Texto do documento:
▼▼▼

III.4. Da nulidade das provas produzidas na diligência realizada na Secretaria Municipal de Assistência Social 

Os recorrentes PEDRO SILVESTRE PERKOSKI WASKIEWICZ, JOÃO LOURENÇO PEREIRA REIS JÚNIOR, CLEUSA TERESINHA DE MELO, MAURÍCIO FRIZZO LOUREIRO, ISMARA POZZEBON SCHMITT e LEANDRO NUNES TEIXEIRA suscitam várias nulidades nas provas produzidas na diligência realizada na Secretaria Municipal de Assistência Social, quais sejam, resumidamente: desnecessidade de intervenção do Ministério Público Eleitoral na diligência determinada pelo juízo eleitoral; conduta abusiva do Promotor Eleitoral, que teria determinado que todos os presentes se abstivessem de se movimentar ou de utilizar seus celulares, agindo de modo truculento e sem prévio mandado judicial, atuando em ato do qual seria testemunha, o que impediria a sua atuação, nos termos do art. 252 do Código de Processo Penal - CPP; ilegalidade na apreensão de documentos e de aparelho celular, já que retidos antes da obtenção de mandado judicial; ilegalidade do interrogatório e da revista à bolsa da recorrente CLEUSA DE MELO, que não teria sido advertida do direito ao silêncio e de se fazer acompanhar por um advogado.

▲▲▲

Dados:
▼▼▼

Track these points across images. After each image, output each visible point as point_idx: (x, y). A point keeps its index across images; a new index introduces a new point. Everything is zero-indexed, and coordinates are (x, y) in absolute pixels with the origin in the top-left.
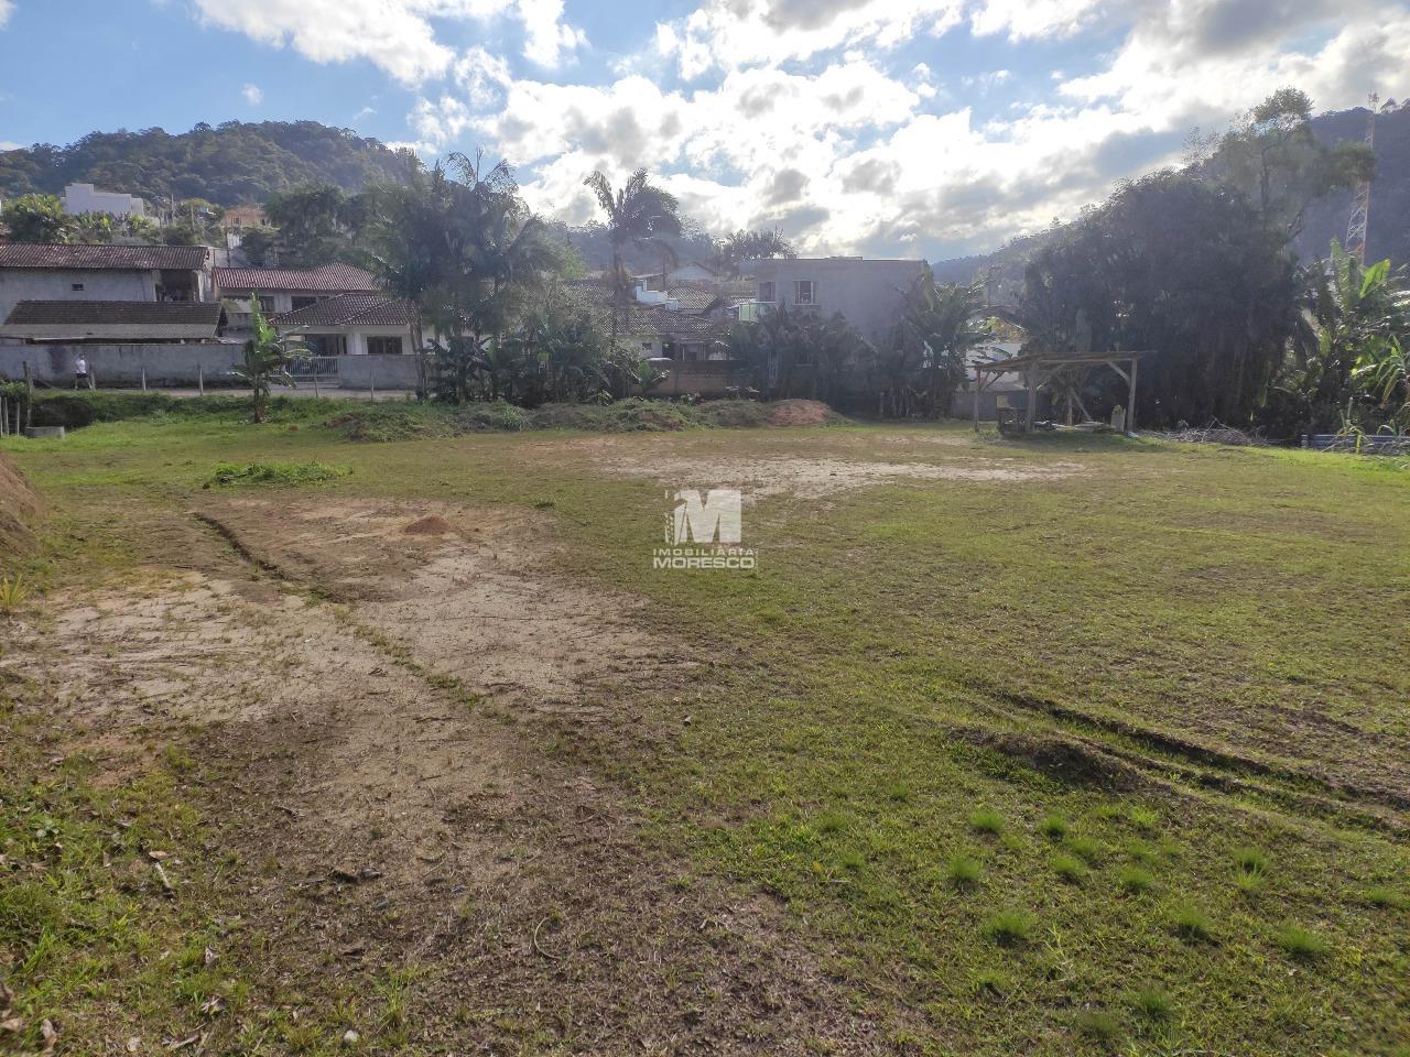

▲▲▲

Tarefa:
Responda com base no texto sobre a nulidade das provas:
1. Em que órgão foi feita a diligência?
2. Qual artigo do Código de Processo Penal é citado?
3. De quais direitos a recorrente CLEUSA DE MELO não teria sido avisada?
O material não tem nada a ver com isto.

Resposta:
1. Na Secretaria Municipal de Assistência Social.
2. O art. 252.
3. Do direito ao silêncio e do direito de se fazer acompanhar por um advogado.